Which is the best way to parse an XML file in PHP ?
First
Using the DOM object
//code
$dom = new DOMDocument();
$dom->load("xml.xml");
$root = $dom->getElementsByTagName("tag");
foreach($root as $tag)
{
$subChild = $root->getElementsByTagName("child");
// extract values and loop again if needed
}
Second
Using the simplexml_load Method
// code
$xml = simplexml_load_string("xml.xml");
$root = $xml->root;
foreach($root as $tag)
{
$subChild = $tag->child;
// extract values and loop again if needed
}
Note :
These are the two I am aware of. If there are more fill in.
Wanted to know which method is the best for parsing huge XML files, also which method is the fastest irrespective of the way the method needs to be implemented
Size will be varying from 500KB to 2MB. The parser should be able to parse small as well as large files in the least amount of time with good memory usage if possible.

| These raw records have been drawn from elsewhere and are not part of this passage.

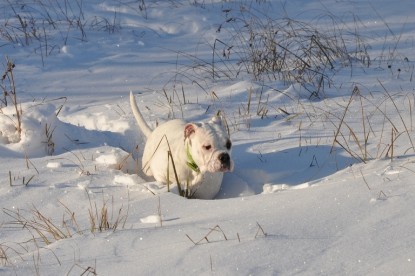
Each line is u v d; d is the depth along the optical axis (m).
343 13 15.25
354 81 10.43
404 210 4.95
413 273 4.09
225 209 5.70
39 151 8.09
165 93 9.84
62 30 14.35
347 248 4.54
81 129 8.43
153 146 7.19
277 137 8.10
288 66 11.33
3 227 5.98
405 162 6.38
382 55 12.04
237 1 16.12
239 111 9.09
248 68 11.50
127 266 4.70
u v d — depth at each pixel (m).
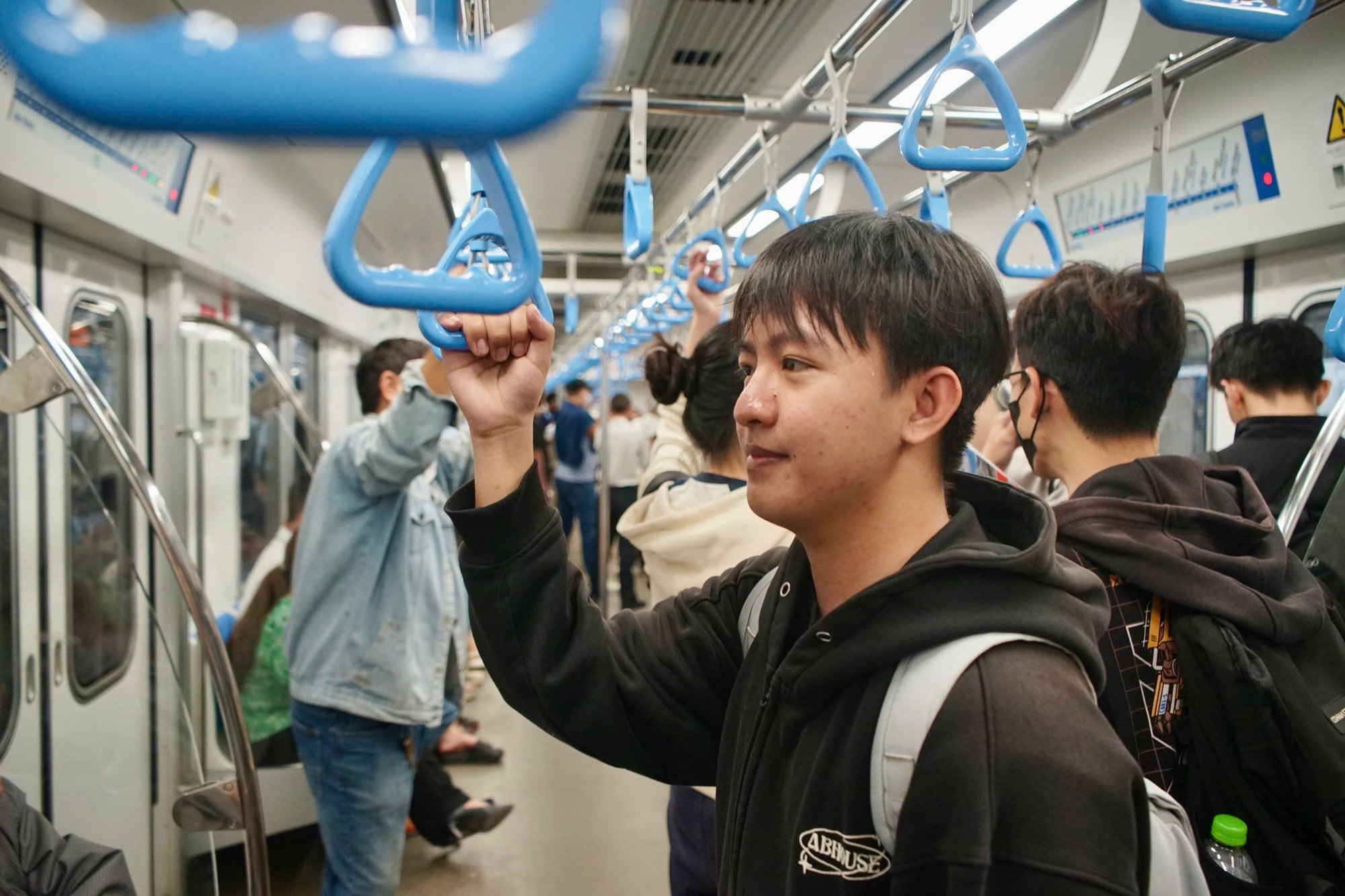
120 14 1.57
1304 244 2.30
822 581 0.64
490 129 0.20
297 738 1.80
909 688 0.52
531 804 3.05
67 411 1.83
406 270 0.46
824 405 0.55
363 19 1.74
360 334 4.79
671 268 2.41
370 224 3.70
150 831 1.40
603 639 0.81
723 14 2.37
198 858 1.40
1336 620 0.94
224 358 2.43
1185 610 0.79
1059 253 1.49
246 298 3.00
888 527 0.59
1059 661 0.52
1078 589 0.57
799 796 0.57
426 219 3.61
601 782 3.23
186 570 1.24
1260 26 0.53
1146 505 0.84
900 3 1.02
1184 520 0.83
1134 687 0.80
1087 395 0.95
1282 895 0.74
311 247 3.39
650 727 0.82
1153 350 0.92
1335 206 2.05
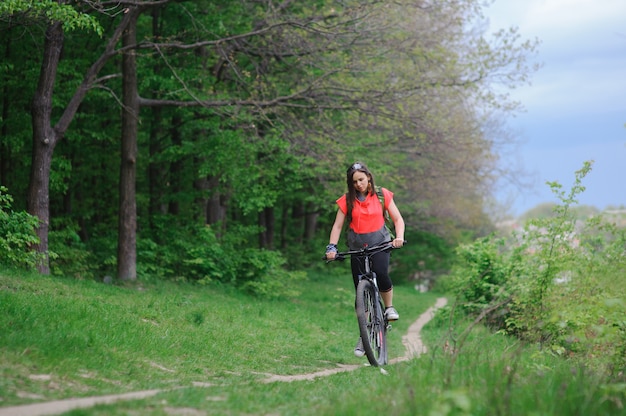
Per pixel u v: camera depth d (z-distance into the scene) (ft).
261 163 72.49
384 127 70.85
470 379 17.38
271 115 67.31
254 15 64.64
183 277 63.46
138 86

It depends on the document you're passing, but XMLReader is usually the faster than both simplexml and DOM (http://blog.liip.ch/archive/2004/05/10/processing_large_xml_documents_with_php.html). Personally though I've never used XMLReader and usually decided which to use depending on whether or not I need to edit it:
- simplexml if I'm just reading a document
- DOM if I'm modifying the DOM and saving it back
You can also convert objects between simplexml and DOM.
I have started to use XMLReader to parse the XML files. After doing a bit of googling around found it the best to way parse XML files as it does not load the whole XML file into memory. Say if suppose my XML files was of 5 MB, while parsing it using XMLReader 5MB of my memory does not get wasted.
//usage
$xml = new XMLReader();
$xml->XML($xmlString);
while($xml->read)
{
if($xml->localName == 'Something') // check if tag name equals something
{
//do something
}
}
Using XML Reader we can find if the current tag is an opening tag or closing tag and do the needful as required.
If you're processing huge files don't parse them. Apply XSLT instead. That'll save you huge amounts of memory and processing time.
I prefer simplexml_load_string for ease of use. Processing speed may well depend on the format of the XML file if the two use different methods of parsing the file - try it out on your own files and see which is better for you.
All XML is handled by simpleXML in PHP now when I develop. It's easily extended and methods overwritten when needed.